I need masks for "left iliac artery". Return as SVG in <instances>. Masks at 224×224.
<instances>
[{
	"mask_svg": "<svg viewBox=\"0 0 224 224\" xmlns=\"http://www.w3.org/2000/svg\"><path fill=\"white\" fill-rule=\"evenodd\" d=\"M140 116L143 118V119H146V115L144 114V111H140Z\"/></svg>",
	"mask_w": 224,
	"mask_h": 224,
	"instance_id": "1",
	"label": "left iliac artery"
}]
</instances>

Goal:
Retype every entry above character for character.

Answer:
I need masks for "left iliac artery". Return as SVG in <instances>. Masks at 224×224.
<instances>
[{
	"mask_svg": "<svg viewBox=\"0 0 224 224\" xmlns=\"http://www.w3.org/2000/svg\"><path fill=\"white\" fill-rule=\"evenodd\" d=\"M140 116L143 118V119H146V115L144 114V111H140Z\"/></svg>",
	"mask_w": 224,
	"mask_h": 224,
	"instance_id": "1",
	"label": "left iliac artery"
}]
</instances>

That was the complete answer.